Required action a: Turn the rows below into a JSON list of strings with one string per line and no blank lines. Begin at the first line of the rows, stop after the line that contains "4011689903106", and leave the pictures out.

Study text:
● ● ● ● ● ● ●

All of lore.kernel.org
 help / color / mirror / Atom feed
From: Miao Xie <miaox@cn.fujitsu.com>
To: <fdmanana@gmail.com>
Cc: "linux-btrfs@vger.kernel.org" <linux-btrfs@vger.kernel.org>
Subject: Re: [PATCH 02/12] Btrfs: load checksum data once when submitting a direct read io
Date: Tue, 29 Jul 2014 09:56:14 +0800	[thread overview]
Message-ID: <53D6FF3E.8080404@cn.fujitsu.com> (raw)
In-Reply-To: <CAL3q7H5ihcw404e4dYpoJU-hcSZJaKe=mBi38srFqdSLv8DoRg@mail.gmail.com>

On Mon, 28 Jul 2014 18:24:47 +0100, Filipe David Manana wrote:
> On Sat, Jun 28, 2014 at 12:34 PM, Miao Xie <miaox@cn.fujitsu.com> wrote:
>> The current code would load checksum data for several times when we split
>> a whole direct read io because of the limit of the raid stripe, it would
>> make us search the csum tree for several times. In fact, it just wasted time,
>> and made the contention of the csum tree root be more serious. This patch
>> improves this problem by loading the data at once.
>>
>> Signed-off-by: Miao Xie <miaox@cn.fujitsu.com>
>> ---
>>  fs/btrfs/btrfs_inode.h |  1 -
>>  fs/btrfs/ctree.h       |  3 +--
>>  fs/btrfs/file-item.c   | 14 ++------------
>>  fs/btrfs/inode.c       | 40 ++++++++++++++++++++++------------------
>>  4 files changed, 25 insertions(+), 33 deletions(-)

● ● ● ● ● ● ●

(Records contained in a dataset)

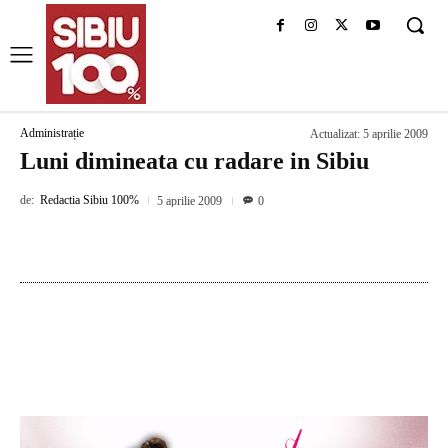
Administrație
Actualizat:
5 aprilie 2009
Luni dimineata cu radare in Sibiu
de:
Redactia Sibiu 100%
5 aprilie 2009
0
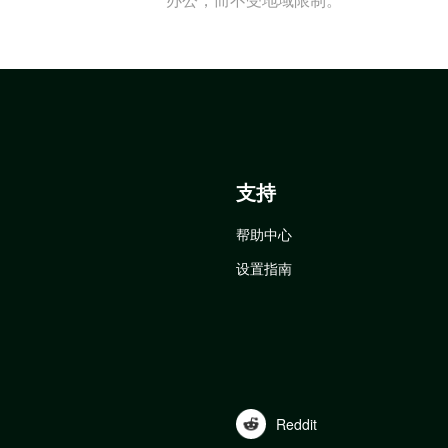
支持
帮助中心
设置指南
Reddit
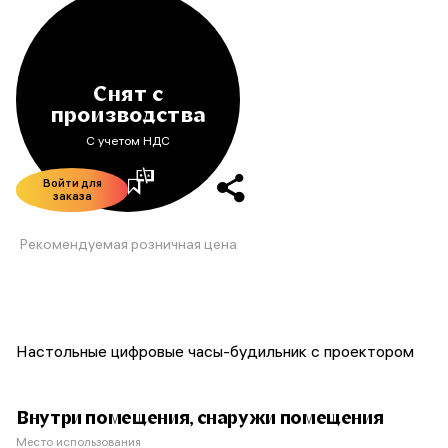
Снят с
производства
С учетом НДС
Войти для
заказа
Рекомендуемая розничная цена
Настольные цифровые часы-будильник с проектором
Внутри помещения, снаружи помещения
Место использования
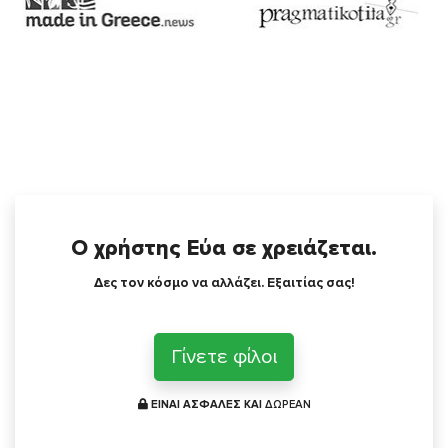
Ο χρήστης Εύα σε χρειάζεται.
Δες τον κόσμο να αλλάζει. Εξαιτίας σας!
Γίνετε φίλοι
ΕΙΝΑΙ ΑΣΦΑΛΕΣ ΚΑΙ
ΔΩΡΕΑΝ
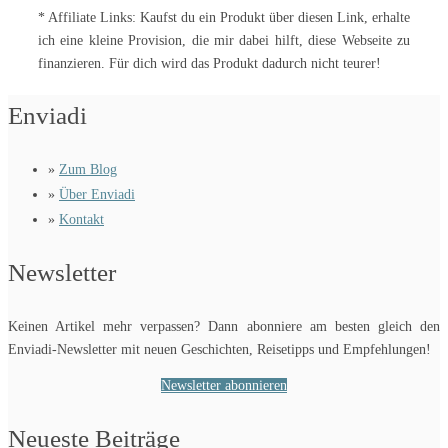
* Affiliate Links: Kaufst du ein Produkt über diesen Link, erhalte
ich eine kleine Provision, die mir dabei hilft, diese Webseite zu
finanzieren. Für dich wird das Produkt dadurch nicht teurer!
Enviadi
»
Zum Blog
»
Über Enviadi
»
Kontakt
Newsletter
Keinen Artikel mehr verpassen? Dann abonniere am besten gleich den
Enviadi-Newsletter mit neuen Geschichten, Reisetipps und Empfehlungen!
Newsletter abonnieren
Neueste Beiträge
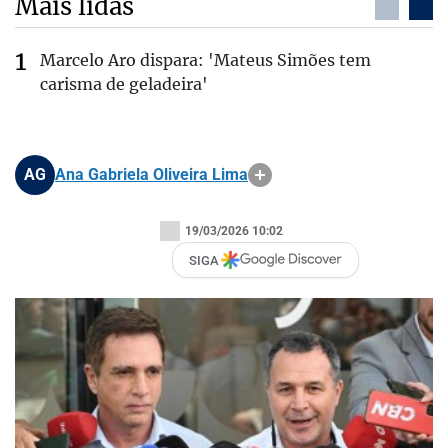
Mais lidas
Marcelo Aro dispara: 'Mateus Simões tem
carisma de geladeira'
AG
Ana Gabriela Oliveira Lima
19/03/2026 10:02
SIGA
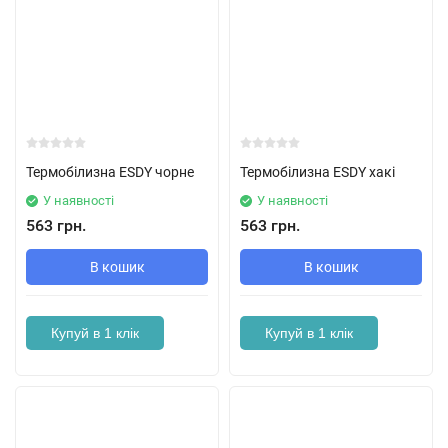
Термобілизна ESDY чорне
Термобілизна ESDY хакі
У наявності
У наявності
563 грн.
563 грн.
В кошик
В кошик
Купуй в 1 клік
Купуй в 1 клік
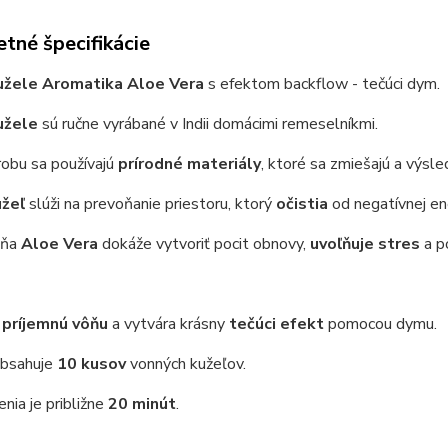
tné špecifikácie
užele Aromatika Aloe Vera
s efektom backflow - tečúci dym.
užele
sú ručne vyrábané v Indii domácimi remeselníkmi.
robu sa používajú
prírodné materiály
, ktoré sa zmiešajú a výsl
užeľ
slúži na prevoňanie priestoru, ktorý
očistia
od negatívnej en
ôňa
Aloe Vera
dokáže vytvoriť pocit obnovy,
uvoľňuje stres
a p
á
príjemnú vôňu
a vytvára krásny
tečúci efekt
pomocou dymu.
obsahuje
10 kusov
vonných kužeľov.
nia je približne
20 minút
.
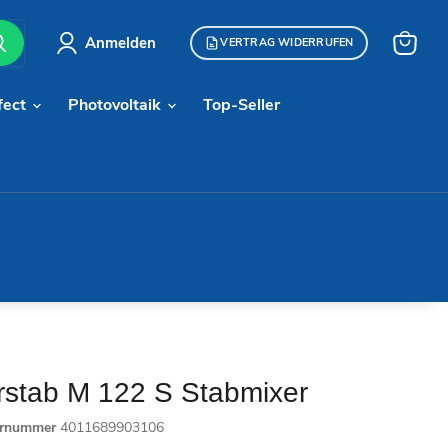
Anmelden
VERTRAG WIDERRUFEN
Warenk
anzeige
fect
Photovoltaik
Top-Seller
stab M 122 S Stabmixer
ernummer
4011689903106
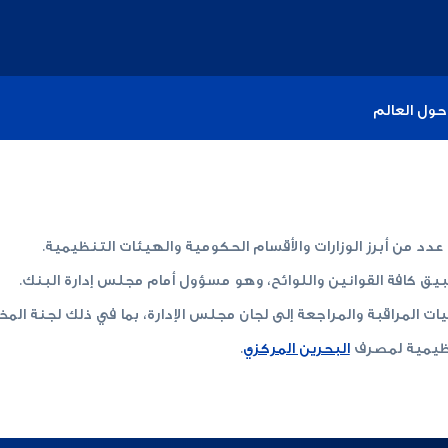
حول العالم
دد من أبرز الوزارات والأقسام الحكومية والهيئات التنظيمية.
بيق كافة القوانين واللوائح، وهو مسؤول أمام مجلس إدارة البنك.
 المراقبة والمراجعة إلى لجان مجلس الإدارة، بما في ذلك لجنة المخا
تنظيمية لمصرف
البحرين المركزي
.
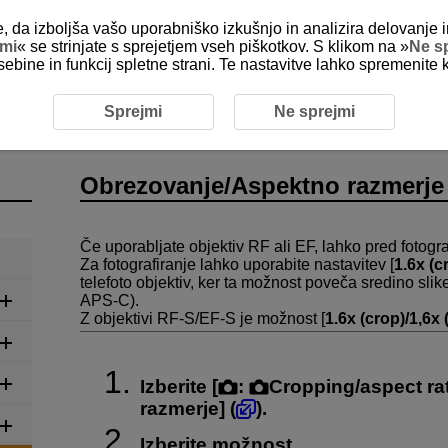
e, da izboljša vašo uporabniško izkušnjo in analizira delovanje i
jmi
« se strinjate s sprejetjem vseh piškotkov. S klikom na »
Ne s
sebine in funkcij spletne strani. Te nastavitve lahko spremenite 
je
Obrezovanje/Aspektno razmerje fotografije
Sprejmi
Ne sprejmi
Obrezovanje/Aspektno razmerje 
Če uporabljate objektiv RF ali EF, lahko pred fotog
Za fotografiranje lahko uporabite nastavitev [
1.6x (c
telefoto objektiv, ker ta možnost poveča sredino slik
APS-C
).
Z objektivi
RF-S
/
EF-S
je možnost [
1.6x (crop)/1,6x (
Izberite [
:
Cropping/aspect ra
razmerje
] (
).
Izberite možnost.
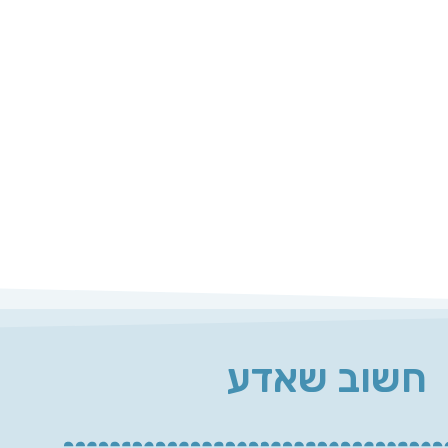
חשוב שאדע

● ● ● ● ● ● ●

Required action b: Return verbatim the passage of the Btrfs patch email that begins at the words "All of lore.kernel.org" and stops after "Message-ID: <53D6FF3E.8080404@cn.fujitsu.com> (raw)".

Solution a:
[
  "Administrație",
  "Actualizat:",
  "5 aprilie 2009",
  "Luni dimineata cu radare in Sibiu",
  "de:",
  "Redactia Sibiu 100%",
  "5 aprilie 2009",
  "0",
  "支持",
  "帮助中心",
  "设置指南",
  "Reddit",
  "Снят с",
  "производства",
  "С учетом НДС",
  "Войти для",
  "заказа",
  "Рекомендуемая розничная цена",
  "Настольные цифровые часы-будильник с проектором",
  "Внутри помещения, снаружи помещения",
  "Место использования",
  "Ο χρήστης Εύα σε χρειάζεται.",
  "Δες τον κόσμο να αλλάζει. Εξαιτίας σας!",
  "Γίνετε φίλοι",
  "ΕΙΝΑΙ ΑΣΦΑΛΕΣ ΚΑΙ",
  "ΔΩΡΕΑΝ",
  "* Affiliate Links: Kaufst du ein Produkt über diesen Link, erhalte",
  "ich eine kleine Provision, die mir dabei hilft, diese Webseite zu",
  "finanzieren. Für dich wird das Produkt dadurch nicht teurer!",
  "Enviadi",
  "»",
  "Zum Blog",
  "»",
  "Über Enviadi",
  "»",
  "Kontakt",
  "Newsletter",
  "Keinen Artikel mehr verpassen? Dann abonniere am besten gleich den",
  "Enviadi-Newsletter mit neuen Geschichten, Reisetipps und Empfehlungen!",
  "Newsletter abonnieren",
  "Neueste Beiträge",
  "Mais lidas",
  "Marcelo Aro dispara: 'Mateus Simões tem",
  "carisma de geladeira'",
  "AG",
  "Ana Gabriela Oliveira Lima",
  "19/03/2026 10:02",
  "SIGA",
  "Термобілизна ESDY чорне",
  "Термобілизна ESDY хакі",
  "У наявності",
  "У наявності",
  "563 грн.",
  "563 грн.",
  "В кошик",
  "В кошик",
  "Купуй в 1 клік",
  "Купуй в 1 клік",
  "tné špecifikácie",
  "užele Aromatika Aloe Vera",
  "s efektom backflow - tečúci dym.",
  "užele",
  "sú ručne vyrábané v Indii domácimi remeselníkmi.",
  "robu sa používajú",
  "prírodné materiály",
  ", ktoré sa zmiešajú a výsl",
  "užeľ",
  "slúži na prevoňanie priestoru, ktorý",
  "očistia",
  "od negatívnej en",
  "ôňa",
  "Aloe Vera",
  "dokáže vytvoriť pocit obnovy,",
  "uvoľňuje stres",
  "a p",
  "á",
  "príjemnú vôňu",
  "a vytvára krásny",
  "tečúci efekt",
  "pomocou dymu.",
  "obsahuje",
  "10 kusov",
  "vonných kužeľov.",
  "nia je približne",
  "20 minút",
  ".",
  "Anmelden",
  "VERTRAG WIDERRUFEN",
  "Warenk",
  "anzeige",
  "fect",
  "Photovoltaik",
  "Top-Seller",
  "stab M 122 S Stabmixer",
  "ernummer",
  "4011689903106"
]

Solution b:
All of lore.kernel.org
 help / color / mirror / Atom feed
From: Miao Xie <miaox@cn.fujitsu.com>
To: <fdmanana@gmail.com>
Cc: "linux-btrfs@vger.kernel.org" <linux-btrfs@vger.kernel.org>
Subject: Re: [PATCH 02/12] Btrfs: load checksum data once when submitting a direct read io
Date: Tue, 29 Jul 2014 09:56:14 +0800	[thread overview]
Message-ID: <53D6FF3E.8080404@cn.fujitsu.com> (raw)